# Still Trying To Perfect HDR - C&C



## HughGuessWho (Mar 12, 2012)

I am still trying to get a firm graps on HDR without over cooking. Looking for C&C

#1







#2






#3






All shot with Canon Xsi 
All PP done in Elements and Photomatix Pro 3


----------



## Exerstine (Mar 12, 2012)

to me they all seem great! :thumbup:


----------



## 480sparky (Mar 12, 2012)

Was there enough dynamic range in the original scene to justify using HDR?


----------



## HughGuessWho (Mar 12, 2012)

480sparky said:


> Was there enough dynamic range in the original scene to justify using HDR?


Yes, the whites in the clouds and the setting sun to the left of number # would have either blownout or, there would have been zero detail in the trees and foilage.


----------



## xyphoto (Mar 12, 2012)

I like #2. It has the natural look. However, it still has some shadow areas with not much details. Keep on trying.


----------



## vipgraphx (Mar 12, 2012)

480sparky said:


> Was there enough dynamic range in the original scene to justify using HDR?



No need to justify why and when to use HDR...Just like there is no reason to justify using black and white or color. 


OP- pictures are a bit soft with no sharpness anywhere. #1 and#2 the clouds are real blurry. I like the colors in #3 best.

#2 the waters reflection of the sky is to bright. I did the same thing with some pictures I took a long time ago and now I can see why I was told the same thing.

Keep it up.


----------



## fokker (Mar 12, 2012)

#2 is my favourite here, though as said I would tone the refelction down a bit, and possibly the overall saturation slightly too.

You need to do some heavy sharpening on these to bring out the detail. 

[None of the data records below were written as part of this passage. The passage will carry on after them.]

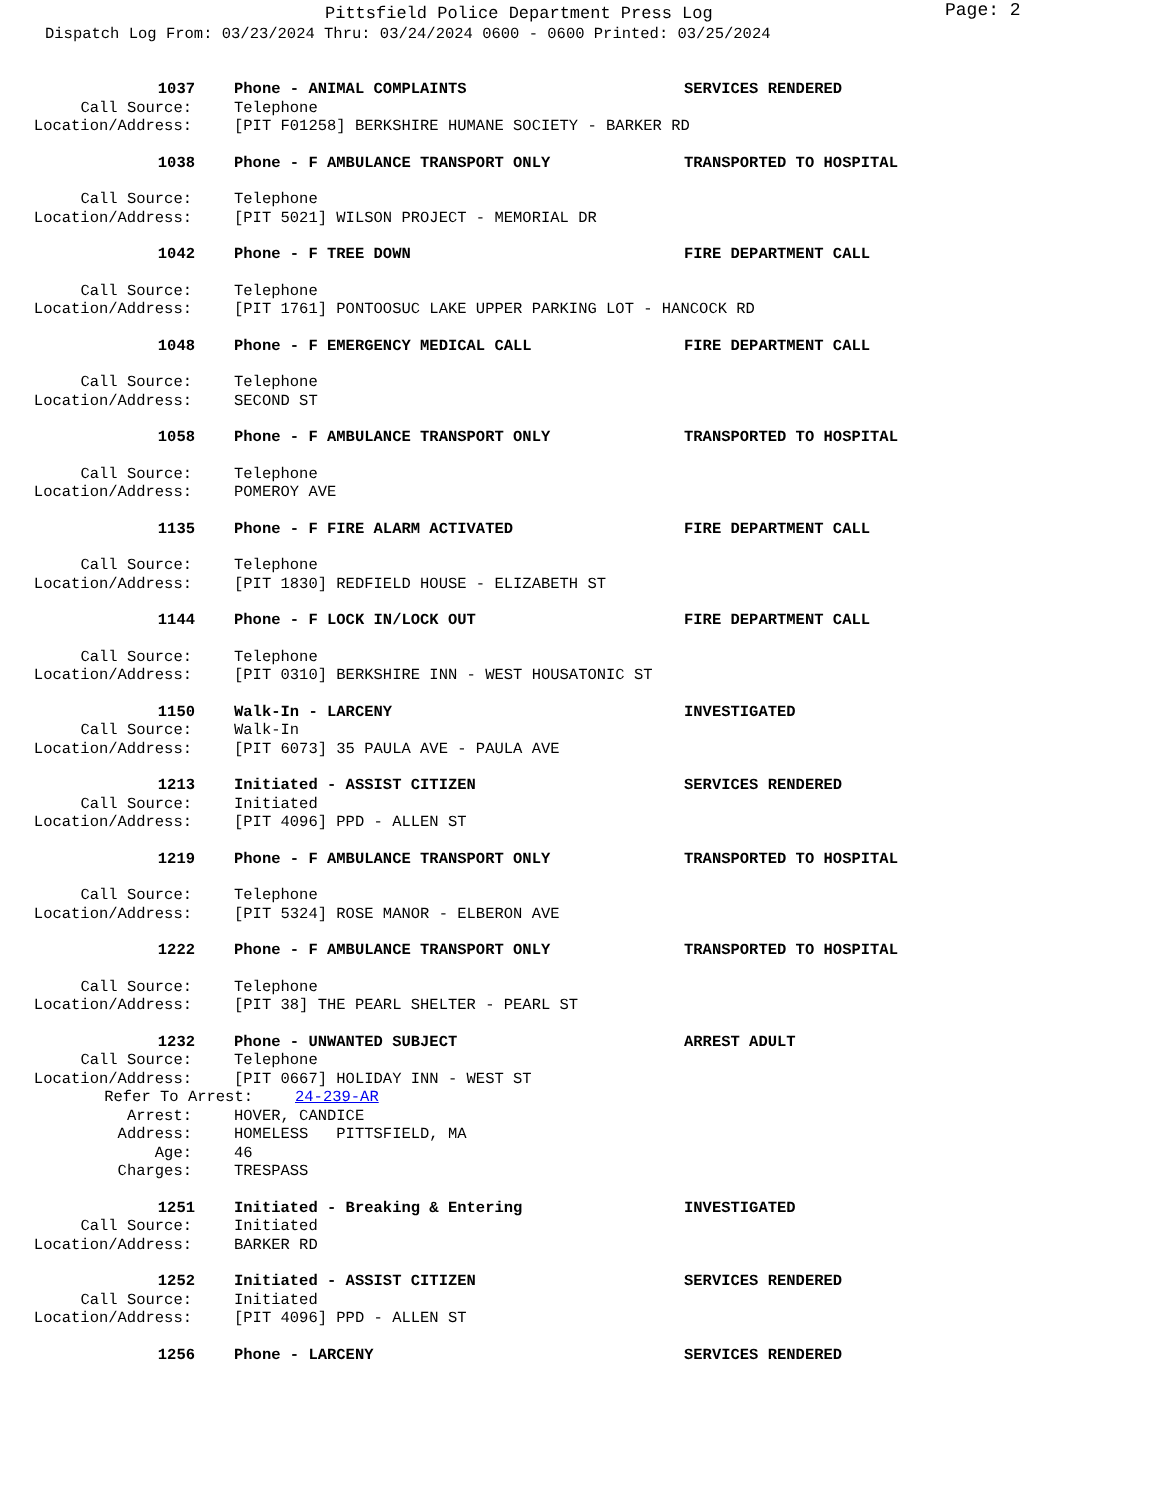Pittsfield Police Department Press Log
Page: 2
Dispatch Log From: 03/23/2024 Thru: 03/24/2024 0600 - 0600 Printed: 03/25/2024
1037
Phone - ANIMAL COMPLAINTS
SERVICES RENDERED
Call Source:
Telephone
Location/Address:
[PIT F01258] BERKSHIRE HUMANE SOCIETY - BARKER RD
1038
Phone - F AMBULANCE TRANSPORT ONLY
TRANSPORTED TO HOSPITAL
Call Source:
Telephone
Location/Address:
[PIT 5021] WILSON PROJECT - MEMORIAL DR
1042
Phone - F TREE DOWN
FIRE DEPARTMENT CALL
Call Source:
Telephone
Location/Address:
[PIT 1761] PONTOOSUC LAKE UPPER PARKING LOT - HANCOCK RD
1048
Phone - F EMERGENCY MEDICAL CALL
FIRE DEPARTMENT CALL
Call Source:
Telephone
Location/Address:
SECOND ST
1058
Phone - F AMBULANCE TRANSPORT ONLY
TRANSPORTED TO HOSPITAL
Call Source:
Telephone
Location/Address:
POMEROY AVE
1135
Phone - F FIRE ALARM ACTIVATED
FIRE DEPARTMENT CALL
Call Source:
Telephone
Location/Address:
[PIT 1830] REDFIELD HOUSE - ELIZABETH ST
1144
Phone - F LOCK IN/LOCK OUT
FIRE DEPARTMENT CALL
Call Source:
Telephone
Location/Address:
[PIT 0310] BERKSHIRE INN - WEST HOUSATONIC ST
1150
Walk-In - LARCENY
INVESTIGATED
Call Source:
Walk-In
Location/Address:
[PIT 6073] 35 PAULA AVE - PAULA AVE
1213
Initiated - ASSIST CITIZEN
SERVICES RENDERED
Call Source:
Initiated
Location/Address:
[PIT 4096] PPD - ALLEN ST
1219
Phone - F AMBULANCE TRANSPORT ONLY
TRANSPORTED TO HOSPITAL
Call Source:
Telephone
Location/Address:
[PIT 5324] ROSE MANOR - ELBERON AVE
1222
Phone - F AMBULANCE TRANSPORT ONLY
TRANSPORTED TO HOSPITAL
Call Source:
Telephone
Location/Address:
[PIT 38] THE PEARL SHELTER - PEARL ST
1232
Phone - UNWANTED SUBJECT
ARREST ADULT
Call Source:
Telephone
Location/Address:
[PIT 0667] HOLIDAY INN - WEST ST
Refer To Arrest:
24-239-AR
Arrest:
HOVER, CANDICE
Address:
HOMELESS PITTSFIELD, MA
Age:
46
Charges:
TRESPASS
1251
Initiated - Breaking & Entering
INVESTIGATED
Call Source:
Initiated
Location/Address:
BARKER RD
1252
Initiated - ASSIST CITIZEN
SERVICES RENDERED
Call Source:
Initiated
Location/Address:
[PIT 4096] PPD - ALLEN ST
1256
Phone - LARCENY
SERVICES RENDERED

Watch for ghosting effects in the clouds in #1 and #3.


----------



## HughGuessWho (Mar 13, 2012)

Thanks for the critique both good and bad. I will process them again and try to work on the sharpness and ghosting. The cloud reflections were mentioned a few times. How would I go about minimizing them, short of cloning them out?


----------



## HughGuessWho (Mar 13, 2012)

# 3 Sharpened

I did a little sharpening on #3 and tried to work on the ghosting of the clouds. Any improvement?


----------



## Bynx (Mar 13, 2012)

Its hard to make comments on softness because a nice sharp image can get screwed around with by either the host that sends your image here, or this site itself if it has to resize your image yet again to make it fit. Your processing is excellent.


----------



## bazooka (Mar 13, 2012)

Your 2nd edit is much sharper.  I also noticed the softness in the original set.  Strangely though, in the first one I kind of find it appealing.


----------



## theregoesjb (Mar 13, 2012)

really nice and natural looking

you may need to clean your sensor though (someone else might know better)... there is a reoccurring spec- a little below the top margin and  in the center of the left half of the image (in the cloud)
Most noticeable in 1 & 2

as im writing this i just noticed another in nearly the same spot on the right half too


----------



## MReid (Mar 13, 2012)

The first bunch so soft and overdone.
Three edited looks close to what a good HDR should look like.
Usually the unnatural color and shading in the clouds is a dead give away. Can still see the washout effect on the rocks in the front but overall this is a good looking HDR.


----------



## Syco (Mar 14, 2012)

Try sharpening the foreground but not the sky.  The reason is that 'detail enhancement' tone mapping increases edge contrast.  Clouds don't benefit from having edges, and sharpening only makes that effect worse.  A good technique is to remove cloud ghosting, so that they are in focus, but mask out their sharpening.


----------



## BZSPhotography (Mar 14, 2012)

Second one, amazing.


----------



## EchoingWhisper (Mar 14, 2012)

Your pictures all lack some local contrast. Try sharpening with a large radius.


----------